[Problem]
Rewrite the items below with every "精气" changed to "灵气" and nothing else altered, omitting the pictures.

[Records for this exercise]

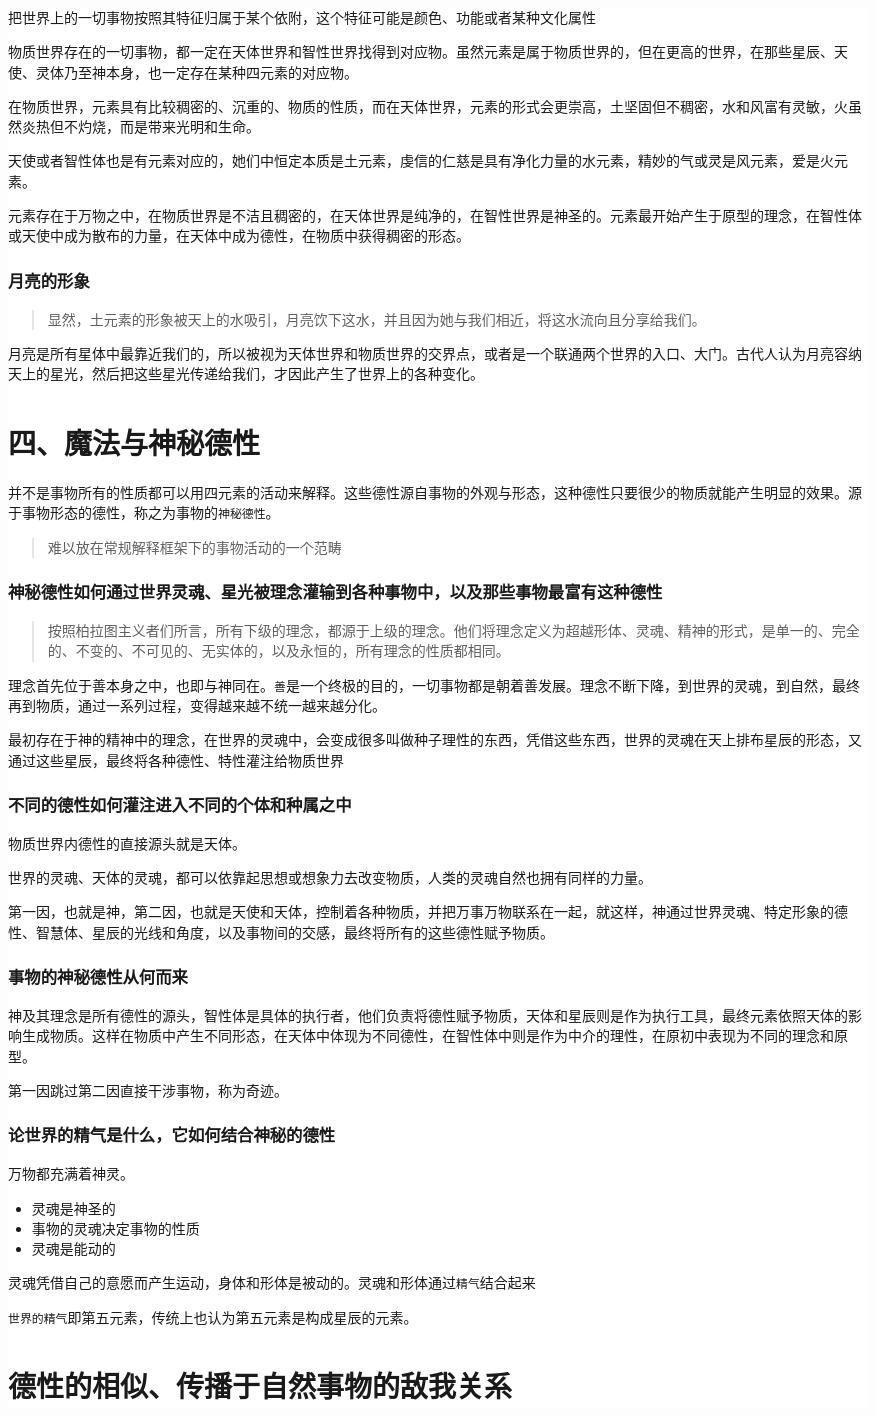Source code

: 把世界上的一切事物按照其特征归属于某个依附，这个特征可能是颜色、功能或者某种文化属性

物质世界存在的一切事物，都一定在天体世界和智性世界找得到对应物。虽然元素是属于物质世界的，但在更高的世界，在那些星辰、天使、灵体乃至神本身，也一定存在某种四元素的对应物。

在物质世界，元素具有比较稠密的、沉重的、物质的性质，而在天体世界，元素的形式会更崇高，土坚固但不稠密，水和风富有灵敏，火虽然炎热但不灼烧，而是带来光明和生命。

天使或者智性体也是有元素对应的，她们中恒定本质是土元素，虔信的仁慈是具有净化力量的水元素，精妙的气或灵是风元素，爱是火元素。

元素存在于万物之中，在物质世界是不洁且稠密的，在天体世界是纯净的，在智性世界是神圣的。元素最开始产生于原型的理念，在智性体或天使中成为散布的力量，在天体中成为德性，在物质中获得稠密的形态。

### 月亮的形象

> 显然，土元素的形象被天上的水吸引，月亮饮下这水，并且因为她与我们相近，将这水流向且分享给我们。

月亮是所有星体中最靠近我们的，所以被视为天体世界和物质世界的交界点，或者是一个联通两个世界的入口、大门。古代人认为月亮容纳天上的星光，然后把这些星光传递给我们，才因此产生了世界上的各种变化。

# 四、魔法与神秘德性

并不是事物所有的性质都可以用四元素的活动来解释。这些德性源自事物的外观与形态，这种德性只要很少的物质就能产生明显的效果。源于事物形态的德性，称之为事物的`神秘德性`。

> 难以放在常规解释框架下的事物活动的一个范畴

### 神秘德性如何通过世界灵魂、星光被理念灌输到各种事物中，以及那些事物最富有这种德性

> 按照柏拉图主义者们所言，所有下级的理念，都源于上级的理念。他们将理念定义为超越形体、灵魂、精神的形式，是单一的、完全的、不变的、不可见的、无实体的，以及永恒的，所有理念的性质都相同。

理念首先位于善本身之中，也即与神同在。`善`是一个终极的目的，一切事物都是朝着善发展。理念不断下降，到世界的灵魂，到自然，最终再到物质，通过一系列过程，变得越来越不统一越来越分化。

最初存在于神的精神中的理念，在世界的灵魂中，会变成很多叫做种子理性的东西，凭借这些东西，世界的灵魂在天上排布星辰的形态，又通过这些星辰，最终将各种德性、特性灌注给物质世界

### 不同的德性如何灌注进入不同的个体和种属之中

物质世界内德性的直接源头就是天体。

世界的灵魂、天体的灵魂，都可以依靠起思想或想象力去改变物质，人类的灵魂自然也拥有同样的力量。

第一因，也就是神，第二因，也就是天使和天体，控制着各种物质，并把万事万物联系在一起，就这样，神通过世界灵魂、特定形象的德性、智慧体、星辰的光线和角度，以及事物间的交感，最终将所有的这些德性赋予物质。

### 事物的神秘德性从何而来

神及其理念是所有德性的源头，智性体是具体的执行者，他们负责将德性赋予物质，天体和星辰则是作为执行工具，最终元素依照天体的影响生成物质。这样在物质中产生不同形态，在天体中体现为不同德性，在智性体中则是作为中介的理性，在原初中表现为不同的理念和原型。

第一因跳过第二因直接干涉事物，称为奇迹。

### 论世界的精气是什么，它如何结合神秘的德性

万物都充满着神灵。

- 灵魂是神圣的
- 事物的灵魂决定事物的性质
- 灵魂是能动的

灵魂凭借自己的意愿而产生运动，身体和形体是被动的。灵魂和形体通过`精气`结合起来

`世界的精气`即第五元素，传统上也认为第五元素是构成星辰的元素。

# 德性的相似、传播于自然事物的敌我关系

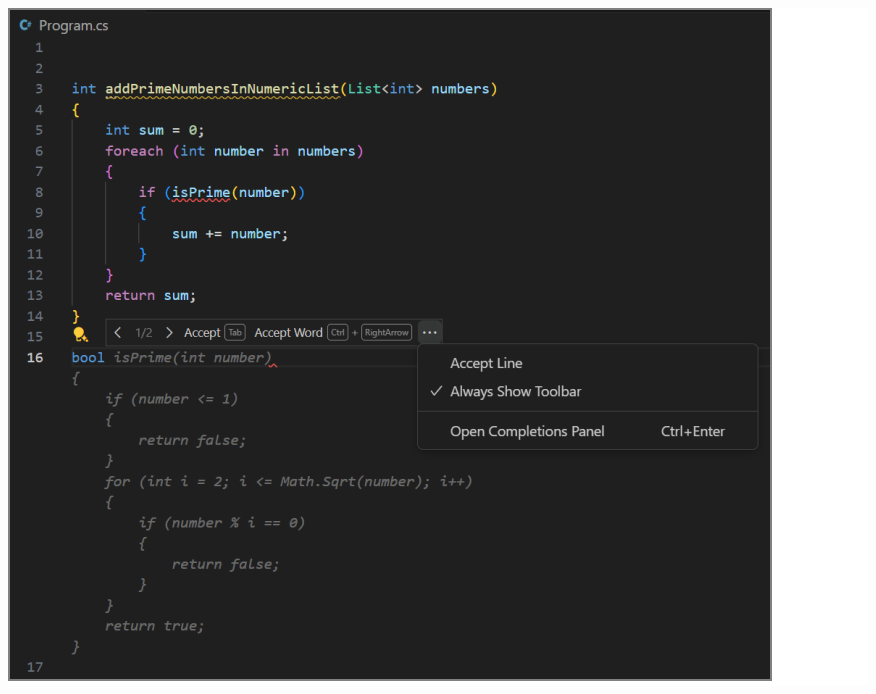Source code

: ![Accept options](https://github.com/codess-aus/AS-App-Dev-with-Copilot/blob/b602554366f49cdc1cc8462387f844ef1252898c/assets/autocomplete-accept-options-2.png)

[Your solution]
Source code

: 把世界上的一切事物按照其特征归属于某个依附，这个特征可能是颜色、功能或者某种文化属性

物质世界存在的一切事物，都一定在天体世界和智性世界找得到对应物。虽然元素是属于物质世界的，但在更高的世界，在那些星辰、天使、灵体乃至神本身，也一定存在某种四元素的对应物。

在物质世界，元素具有比较稠密的、沉重的、物质的性质，而在天体世界，元素的形式会更崇高，土坚固但不稠密，水和风富有灵敏，火虽然炎热但不灼烧，而是带来光明和生命。

天使或者智性体也是有元素对应的，她们中恒定本质是土元素，虔信的仁慈是具有净化力量的水元素，精妙的气或灵是风元素，爱是火元素。

元素存在于万物之中，在物质世界是不洁且稠密的，在天体世界是纯净的，在智性世界是神圣的。元素最开始产生于原型的理念，在智性体或天使中成为散布的力量，在天体中成为德性，在物质中获得稠密的形态。

### 月亮的形象

> 显然，土元素的形象被天上的水吸引，月亮饮下这水，并且因为她与我们相近，将这水流向且分享给我们。

月亮是所有星体中最靠近我们的，所以被视为天体世界和物质世界的交界点，或者是一个联通两个世界的入口、大门。古代人认为月亮容纳天上的星光，然后把这些星光传递给我们，才因此产生了世界上的各种变化。

# 四、魔法与神秘德性

并不是事物所有的性质都可以用四元素的活动来解释。这些德性源自事物的外观与形态，这种德性只要很少的物质就能产生明显的效果。源于事物形态的德性，称之为事物的`神秘德性`。

> 难以放在常规解释框架下的事物活动的一个范畴

### 神秘德性如何通过世界灵魂、星光被理念灌输到各种事物中，以及那些事物最富有这种德性

> 按照柏拉图主义者们所言，所有下级的理念，都源于上级的理念。他们将理念定义为超越形体、灵魂、精神的形式，是单一的、完全的、不变的、不可见的、无实体的，以及永恒的，所有理念的性质都相同。

理念首先位于善本身之中，也即与神同在。`善`是一个终极的目的，一切事物都是朝着善发展。理念不断下降，到世界的灵魂，到自然，最终再到物质，通过一系列过程，变得越来越不统一越来越分化。

最初存在于神的精神中的理念，在世界的灵魂中，会变成很多叫做种子理性的东西，凭借这些东西，世界的灵魂在天上排布星辰的形态，又通过这些星辰，最终将各种德性、特性灌注给物质世界

### 不同的德性如何灌注进入不同的个体和种属之中

物质世界内德性的直接源头就是天体。

世界的灵魂、天体的灵魂，都可以依靠起思想或想象力去改变物质，人类的灵魂自然也拥有同样的力量。

第一因，也就是神，第二因，也就是天使和天体，控制着各种物质，并把万事万物联系在一起，就这样，神通过世界灵魂、特定形象的德性、智慧体、星辰的光线和角度，以及事物间的交感，最终将所有的这些德性赋予物质。

### 事物的神秘德性从何而来

神及其理念是所有德性的源头，智性体是具体的执行者，他们负责将德性赋予物质，天体和星辰则是作为执行工具，最终元素依照天体的影响生成物质。这样在物质中产生不同形态，在天体中体现为不同德性，在智性体中则是作为中介的理性，在原初中表现为不同的理念和原型。

第一因跳过第二因直接干涉事物，称为奇迹。

### 论世界的灵气是什么，它如何结合神秘的德性

万物都充满着神灵。

- 灵魂是神圣的
- 事物的灵魂决定事物的性质
- 灵魂是能动的

灵魂凭借自己的意愿而产生运动，身体和形体是被动的。灵魂和形体通过`灵气`结合起来

`世界的灵气`即第五元素，传统上也认为第五元素是构成星辰的元素。

# 德性的相似、传播于自然事物的敌我关系

Source code

: ![Accept options](https://github.com/codess-aus/AS-App-Dev-with-Copilot/blob/b602554366f49cdc1cc8462387f844ef1252898c/assets/autocomplete-accept-options-2.png)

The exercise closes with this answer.